TASK TO COMPLETE — Below are the entries; return every line among them that holds the word "klaar".

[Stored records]
########

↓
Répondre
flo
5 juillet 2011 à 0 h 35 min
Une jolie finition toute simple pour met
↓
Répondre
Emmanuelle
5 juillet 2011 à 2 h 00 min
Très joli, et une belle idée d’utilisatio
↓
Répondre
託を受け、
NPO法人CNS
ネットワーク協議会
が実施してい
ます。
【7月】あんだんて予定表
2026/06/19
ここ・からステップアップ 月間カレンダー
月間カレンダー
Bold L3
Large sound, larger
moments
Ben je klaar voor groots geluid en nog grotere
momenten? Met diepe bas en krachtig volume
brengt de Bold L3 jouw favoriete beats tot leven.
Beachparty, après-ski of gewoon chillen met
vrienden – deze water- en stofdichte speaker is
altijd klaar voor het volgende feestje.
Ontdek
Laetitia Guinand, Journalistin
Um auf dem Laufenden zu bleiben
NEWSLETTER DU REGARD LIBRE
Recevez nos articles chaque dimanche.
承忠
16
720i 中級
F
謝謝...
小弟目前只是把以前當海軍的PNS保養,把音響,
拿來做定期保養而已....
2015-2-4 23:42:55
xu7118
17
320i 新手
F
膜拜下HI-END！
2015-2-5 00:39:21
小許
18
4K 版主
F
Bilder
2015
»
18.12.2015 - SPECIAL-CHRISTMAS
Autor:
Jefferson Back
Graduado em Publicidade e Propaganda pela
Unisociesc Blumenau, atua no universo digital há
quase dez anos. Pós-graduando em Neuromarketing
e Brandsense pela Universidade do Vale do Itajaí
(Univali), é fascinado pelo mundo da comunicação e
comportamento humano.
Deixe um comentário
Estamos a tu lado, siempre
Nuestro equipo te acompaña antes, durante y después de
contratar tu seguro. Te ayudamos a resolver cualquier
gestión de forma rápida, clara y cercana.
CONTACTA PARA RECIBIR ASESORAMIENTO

########

TASK OUTPUT —
Ben je klaar voor groots geluid en nog grotere
altijd klaar voor het volgende feestje.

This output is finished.